Phuong Nguyen on Writing SQL That Answers Business
A practical take on Phuong Nguyen's SQL live, with examples to turn business questions into clean queries for work and interviews.
Phuong Nguyen recently shared something that caught my attention: "⏰ C'est dans 1h ! A 12h30, on se retrouve en live pour progresser en SQL." They followed with a situation many of us recognize: you know the syntax, you have watched tutorials, you can write queries, and yet "les questions métier restent floues" and the result still does not answer the business need.
That gap is the real skill. And I like how Phuong framed the root cause: the problem is not SQL keywords, it is "la façon dont vous partez de la question métier pour écrire votre requête". In other words, translating business intent into a precise data question, and only then into SQL.
Below, I want to expand on Phuong Nguyen's point with a practical workflow, common pitfalls, and a few examples you can reuse in interviews and on the job.
SQL is rarely the bottleneck
Most people learn SQL in the same order:
- SELECT, WHERE, GROUP BY
- joins
- window functions
- some performance basics
Then reality hits. Stakeholders do not ask, "Can you write a LEFT JOIN?" They ask, "How many active customers do we have?" Or, "Did the campaign increase retention?" Or, "Why did revenue drop last week?"
Phuong Nguyen described that moment perfectly: you can write queries, but you still doubt in interviews or in a role because the business questions are fuzzy, the expected output is unclear, and subtle wording changes the correct SQL.
The best SQL practitioners are not the ones who know the most functions. They are the ones who can turn ambiguity into definitions.

**Do this:** For each statement, say yes or no as to whether it agrees with the article on Phuong Nguyen's SQL live, and quote the article's exact deciding words. 1. The live session was scheduled for 12h30. 2. The article places the root cause of the problem in not knowing SQL keywords. 3. The article says the best SQL practitioners are the ones who know the most functions. None of the lines is needed for the task.

**Data:**
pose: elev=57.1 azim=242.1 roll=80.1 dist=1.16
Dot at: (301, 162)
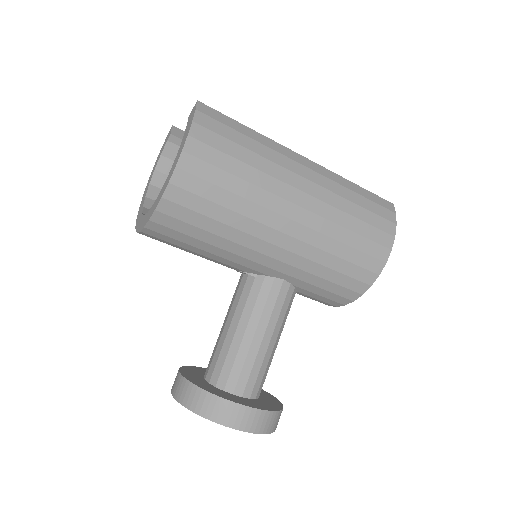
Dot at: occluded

**Written response:**
1. Yes: "A 12h30, on se retrouve en live pour progresser en SQL."
2. No: "the problem is not SQL keywords"
3. No: "The best SQL practitioners are not the ones who know the most functions."